Einem Wandel unterzogen waren freilich insbesondere die Zwecke der „Asozialen“-Verfolgung in den einzelnen Enwicklungsphasen der DDR, vom Wiederaufbau der Nachkriegszeit bis zu den Versuchen, eine sozialistische Gesellschaft erforderlichenfalls mit Zwangsmitteln zu gestalten. Den großen Umfang der vom Strafgesetz nicht intendierten staatlichen Verfolgungsmaßnahmen gegenüber relativ geringfügigen Verstößen gegen die herrschende Arbeits- und Sozialmoral erklärt der Verfasser mit dem „Zusammenspiel der für die DDR typischen totalitären Elemente“ und der „Verhärtung des gesellschaftlichen Klimas“. Die Studie wird abgeschlossen mit einem Abkürzungs- sowie Quellen- und Literaturverzeichnis.

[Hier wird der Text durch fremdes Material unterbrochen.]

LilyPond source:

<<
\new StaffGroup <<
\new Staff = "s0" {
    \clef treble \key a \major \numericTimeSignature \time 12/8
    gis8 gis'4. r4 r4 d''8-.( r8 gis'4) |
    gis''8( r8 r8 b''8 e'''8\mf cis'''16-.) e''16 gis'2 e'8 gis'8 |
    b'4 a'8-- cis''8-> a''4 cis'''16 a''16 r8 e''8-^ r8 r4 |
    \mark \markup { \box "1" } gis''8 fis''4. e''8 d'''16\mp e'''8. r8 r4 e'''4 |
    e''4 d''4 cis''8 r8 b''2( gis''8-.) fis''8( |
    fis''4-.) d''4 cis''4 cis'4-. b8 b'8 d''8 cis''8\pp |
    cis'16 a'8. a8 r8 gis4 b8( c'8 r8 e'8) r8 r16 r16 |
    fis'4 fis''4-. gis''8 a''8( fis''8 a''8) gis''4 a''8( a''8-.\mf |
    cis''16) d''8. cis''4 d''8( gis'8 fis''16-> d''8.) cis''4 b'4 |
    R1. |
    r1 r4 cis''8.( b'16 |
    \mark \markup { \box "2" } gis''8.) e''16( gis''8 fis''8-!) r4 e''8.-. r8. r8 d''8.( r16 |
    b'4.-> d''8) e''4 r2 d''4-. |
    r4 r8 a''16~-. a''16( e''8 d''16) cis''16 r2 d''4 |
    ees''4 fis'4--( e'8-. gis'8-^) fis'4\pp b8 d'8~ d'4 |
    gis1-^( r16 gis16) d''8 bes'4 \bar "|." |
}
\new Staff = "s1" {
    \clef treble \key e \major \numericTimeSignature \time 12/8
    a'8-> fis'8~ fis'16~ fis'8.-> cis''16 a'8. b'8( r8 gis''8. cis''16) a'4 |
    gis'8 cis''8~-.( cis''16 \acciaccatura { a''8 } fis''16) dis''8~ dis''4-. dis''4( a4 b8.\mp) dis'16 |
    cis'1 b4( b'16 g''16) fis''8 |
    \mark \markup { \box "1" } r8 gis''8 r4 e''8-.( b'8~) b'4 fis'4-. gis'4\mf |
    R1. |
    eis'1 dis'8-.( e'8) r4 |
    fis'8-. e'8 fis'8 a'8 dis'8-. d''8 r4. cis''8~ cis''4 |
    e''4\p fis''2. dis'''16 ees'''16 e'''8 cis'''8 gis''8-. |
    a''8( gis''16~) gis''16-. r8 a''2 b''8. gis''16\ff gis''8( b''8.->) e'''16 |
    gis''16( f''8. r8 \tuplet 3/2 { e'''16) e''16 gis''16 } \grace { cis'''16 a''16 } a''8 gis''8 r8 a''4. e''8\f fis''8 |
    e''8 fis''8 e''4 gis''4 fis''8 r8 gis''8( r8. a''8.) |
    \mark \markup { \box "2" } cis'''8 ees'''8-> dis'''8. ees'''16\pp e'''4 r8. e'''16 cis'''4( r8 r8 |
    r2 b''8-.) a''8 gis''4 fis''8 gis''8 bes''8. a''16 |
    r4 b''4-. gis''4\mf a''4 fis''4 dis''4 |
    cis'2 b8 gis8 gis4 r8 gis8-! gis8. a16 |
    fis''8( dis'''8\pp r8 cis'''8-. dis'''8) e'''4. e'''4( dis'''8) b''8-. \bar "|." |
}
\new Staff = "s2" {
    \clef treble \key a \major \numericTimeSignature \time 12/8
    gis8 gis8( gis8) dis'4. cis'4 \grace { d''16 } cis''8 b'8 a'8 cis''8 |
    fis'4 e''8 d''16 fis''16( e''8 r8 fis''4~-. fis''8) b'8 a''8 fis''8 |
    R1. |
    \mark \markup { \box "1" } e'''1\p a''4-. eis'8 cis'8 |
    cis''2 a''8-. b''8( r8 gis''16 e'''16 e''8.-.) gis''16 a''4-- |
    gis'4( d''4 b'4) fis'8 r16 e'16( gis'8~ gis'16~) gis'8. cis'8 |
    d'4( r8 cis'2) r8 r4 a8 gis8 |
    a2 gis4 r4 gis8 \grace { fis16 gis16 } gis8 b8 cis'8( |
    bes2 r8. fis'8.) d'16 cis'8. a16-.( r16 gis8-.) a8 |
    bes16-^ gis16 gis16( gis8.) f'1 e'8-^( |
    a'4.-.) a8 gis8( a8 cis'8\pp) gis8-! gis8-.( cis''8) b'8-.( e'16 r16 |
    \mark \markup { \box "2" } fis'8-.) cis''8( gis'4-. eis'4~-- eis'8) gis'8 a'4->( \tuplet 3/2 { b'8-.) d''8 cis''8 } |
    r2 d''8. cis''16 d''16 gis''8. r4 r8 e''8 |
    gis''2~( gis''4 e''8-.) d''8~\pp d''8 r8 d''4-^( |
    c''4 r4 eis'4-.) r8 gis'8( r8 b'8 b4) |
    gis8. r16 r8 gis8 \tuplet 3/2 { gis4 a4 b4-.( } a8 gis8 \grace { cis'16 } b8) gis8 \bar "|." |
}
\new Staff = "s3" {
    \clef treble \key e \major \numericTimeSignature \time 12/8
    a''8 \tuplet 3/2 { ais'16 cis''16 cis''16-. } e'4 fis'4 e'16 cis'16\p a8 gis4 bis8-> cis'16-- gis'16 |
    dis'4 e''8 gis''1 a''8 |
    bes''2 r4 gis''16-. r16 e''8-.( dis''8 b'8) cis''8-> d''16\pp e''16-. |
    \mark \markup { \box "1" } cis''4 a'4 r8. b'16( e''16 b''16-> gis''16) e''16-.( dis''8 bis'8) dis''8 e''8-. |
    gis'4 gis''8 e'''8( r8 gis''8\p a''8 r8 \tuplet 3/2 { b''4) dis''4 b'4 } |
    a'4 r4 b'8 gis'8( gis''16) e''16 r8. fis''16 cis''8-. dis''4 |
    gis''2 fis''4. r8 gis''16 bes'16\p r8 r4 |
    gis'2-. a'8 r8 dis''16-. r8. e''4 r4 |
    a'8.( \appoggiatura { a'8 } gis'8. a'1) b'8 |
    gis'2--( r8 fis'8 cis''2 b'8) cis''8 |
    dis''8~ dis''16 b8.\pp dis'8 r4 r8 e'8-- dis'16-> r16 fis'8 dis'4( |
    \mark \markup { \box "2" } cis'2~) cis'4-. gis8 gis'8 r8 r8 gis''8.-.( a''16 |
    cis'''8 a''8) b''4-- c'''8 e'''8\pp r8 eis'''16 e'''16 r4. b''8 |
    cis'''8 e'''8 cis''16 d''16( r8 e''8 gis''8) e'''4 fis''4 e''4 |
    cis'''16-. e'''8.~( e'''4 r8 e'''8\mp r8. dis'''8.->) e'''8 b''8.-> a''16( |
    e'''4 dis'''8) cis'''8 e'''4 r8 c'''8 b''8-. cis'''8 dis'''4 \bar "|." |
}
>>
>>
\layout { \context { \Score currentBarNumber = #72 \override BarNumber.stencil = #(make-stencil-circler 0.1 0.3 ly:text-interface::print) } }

Mit der vorliegenden Publikation, die das durchschnittliche Dissertationsniveau unzweifelhaft übersteigt, füllt der Verfasser eine bisher weitgehend bestehende Forschungslücke hinsichtlich der Geschichte „asozialen“ Verhaltens in der deutschen Nachkriegsgeschichte, gab es doch bislang bloß einzelne Darstellungen zur Geschichte devianten Verhaltens in der DDR, jedoch keine einschlägige umfassende Darstellung. Dem Verfasser ist mit diesem Werk, das nicht nur durch die solide Verarbeitung von Quellen und Literatur, sondern auch durch seinen flüssigen Schreibstil überzeugt, ein bedeutender Beitrag zur „Asozialen“-Thematik mit beachtlicher interdisziplinärer Relevanz gelungen.